EXERCISE INPUT section start

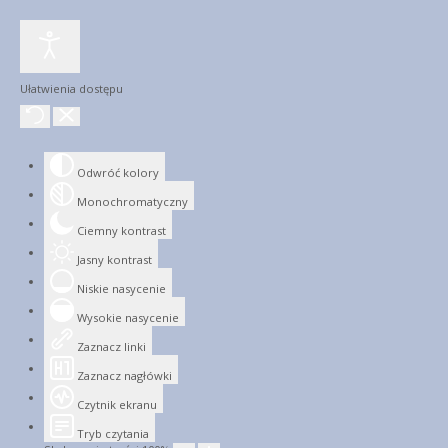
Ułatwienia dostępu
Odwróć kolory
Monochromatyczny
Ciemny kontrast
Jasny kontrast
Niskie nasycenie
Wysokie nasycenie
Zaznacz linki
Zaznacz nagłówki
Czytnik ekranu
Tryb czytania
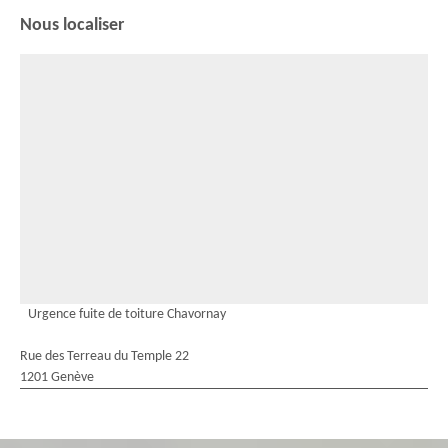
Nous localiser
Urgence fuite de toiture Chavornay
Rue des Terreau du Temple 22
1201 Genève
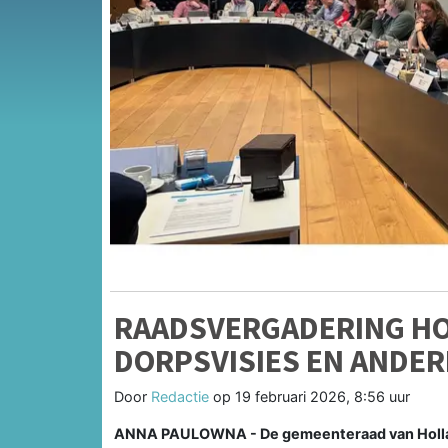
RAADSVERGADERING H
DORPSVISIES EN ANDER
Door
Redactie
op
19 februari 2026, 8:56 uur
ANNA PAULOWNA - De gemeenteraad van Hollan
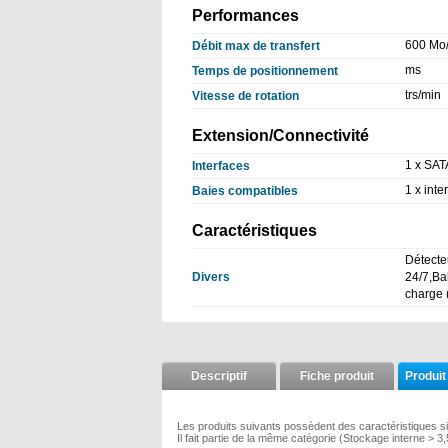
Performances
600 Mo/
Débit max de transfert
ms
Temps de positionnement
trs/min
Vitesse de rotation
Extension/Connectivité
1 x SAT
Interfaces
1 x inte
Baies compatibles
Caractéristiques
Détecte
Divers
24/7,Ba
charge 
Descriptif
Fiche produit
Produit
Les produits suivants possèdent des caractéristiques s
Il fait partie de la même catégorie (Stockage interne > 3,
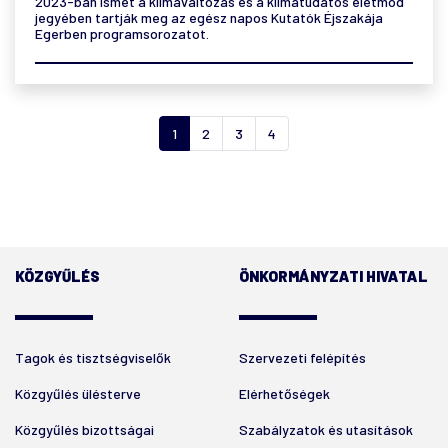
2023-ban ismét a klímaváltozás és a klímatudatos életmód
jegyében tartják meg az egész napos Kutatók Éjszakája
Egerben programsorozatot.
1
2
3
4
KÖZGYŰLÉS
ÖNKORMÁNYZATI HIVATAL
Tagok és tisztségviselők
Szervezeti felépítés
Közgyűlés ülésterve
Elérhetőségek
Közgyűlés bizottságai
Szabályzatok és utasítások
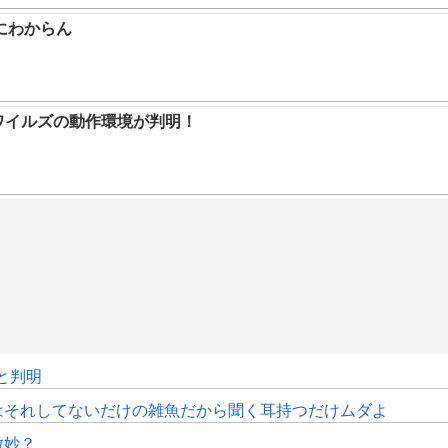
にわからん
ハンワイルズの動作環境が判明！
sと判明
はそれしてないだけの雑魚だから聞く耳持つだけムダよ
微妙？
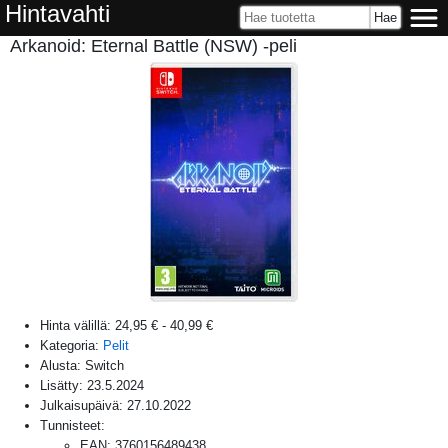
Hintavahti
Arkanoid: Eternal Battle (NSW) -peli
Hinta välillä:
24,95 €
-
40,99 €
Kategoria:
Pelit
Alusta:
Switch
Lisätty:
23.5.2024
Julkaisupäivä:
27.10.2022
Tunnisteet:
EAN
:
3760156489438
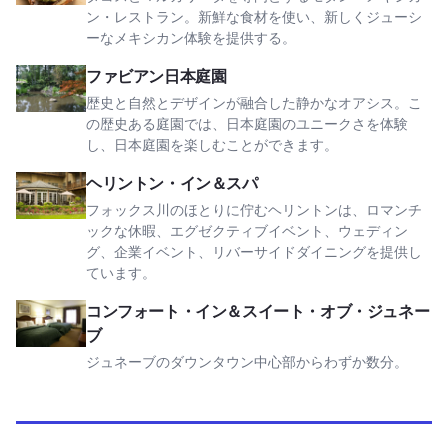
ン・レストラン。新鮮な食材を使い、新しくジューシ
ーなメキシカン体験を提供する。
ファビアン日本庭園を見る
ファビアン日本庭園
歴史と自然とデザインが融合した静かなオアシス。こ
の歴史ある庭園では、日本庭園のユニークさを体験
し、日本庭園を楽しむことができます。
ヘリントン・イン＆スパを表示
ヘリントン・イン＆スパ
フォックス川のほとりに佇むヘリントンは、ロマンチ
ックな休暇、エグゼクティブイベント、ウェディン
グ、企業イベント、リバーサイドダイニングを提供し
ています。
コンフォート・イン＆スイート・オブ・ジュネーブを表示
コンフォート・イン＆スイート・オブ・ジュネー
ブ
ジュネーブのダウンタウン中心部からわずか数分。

EXERCISE INPUT section end
EXERCISE INPUT section start

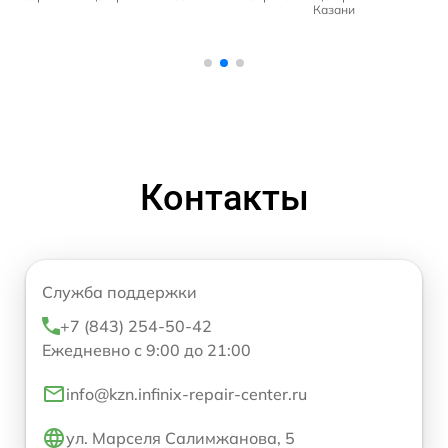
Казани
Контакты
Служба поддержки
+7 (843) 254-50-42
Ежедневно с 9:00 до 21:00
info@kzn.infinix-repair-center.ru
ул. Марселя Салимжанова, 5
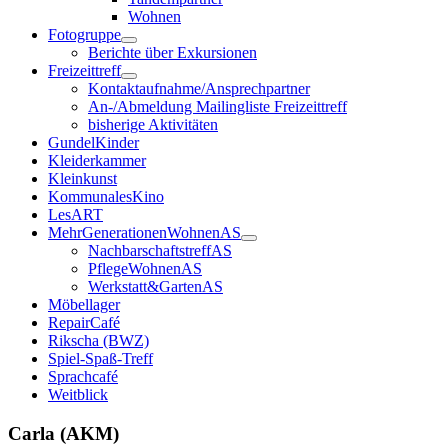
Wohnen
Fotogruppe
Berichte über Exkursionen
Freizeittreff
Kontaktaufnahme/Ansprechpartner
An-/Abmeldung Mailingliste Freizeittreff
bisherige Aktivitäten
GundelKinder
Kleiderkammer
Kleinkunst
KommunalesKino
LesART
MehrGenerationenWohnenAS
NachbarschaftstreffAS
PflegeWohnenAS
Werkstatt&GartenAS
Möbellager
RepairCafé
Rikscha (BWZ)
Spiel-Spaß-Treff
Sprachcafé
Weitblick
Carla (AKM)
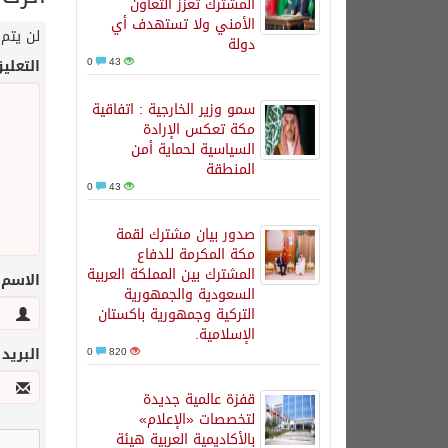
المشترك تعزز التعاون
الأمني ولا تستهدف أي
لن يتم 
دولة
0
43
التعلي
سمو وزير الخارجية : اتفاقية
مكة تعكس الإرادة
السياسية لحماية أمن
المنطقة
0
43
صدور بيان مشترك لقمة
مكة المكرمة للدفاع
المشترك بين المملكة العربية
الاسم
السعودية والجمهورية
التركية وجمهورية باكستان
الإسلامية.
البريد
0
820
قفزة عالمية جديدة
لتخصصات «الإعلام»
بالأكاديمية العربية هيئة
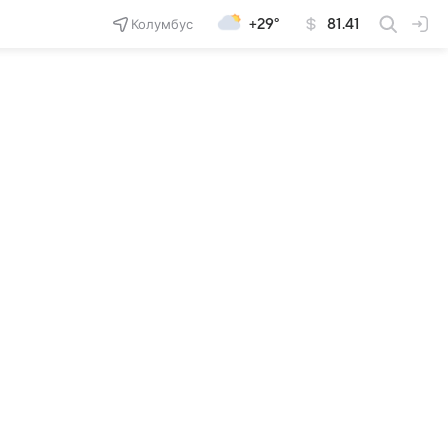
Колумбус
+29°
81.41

EXERCISE INPUT section end

REQUIREMENT. Your answer is the exact run of lines above from the one with "Urgence fuite de toiture Chavornay" through the one with "2023-ban ismét a", both ends included, minus any picture.

YOUR RESPONSE.
Urgence fuite de toiture Chavornay
Rue des Terreau du Temple 22
1201 Genève
RAADSVERGADERING H
DORPSVISIES EN ANDER
Door
Redactie
op
19 februari 2026, 8:56 uur
ANNA PAULOWNA - De gemeenteraad van Hollan
Performances
600 Mo/
Débit max de transfert
ms
Temps de positionnement
trs/min
Vitesse de rotation
Extension/Connectivité
1 x SAT
Interfaces
1 x inte
Baies compatibles
Caractéristiques
Détecte
Divers
24/7,Ba
charge 
Descriptif
Fiche produit
Produit
Les produits suivants possèdent des caractéristiques s
Il fait partie de la même catégorie (Stockage interne > 3,
2023-ban ismét a klímaváltozás és a klímatudatos életmód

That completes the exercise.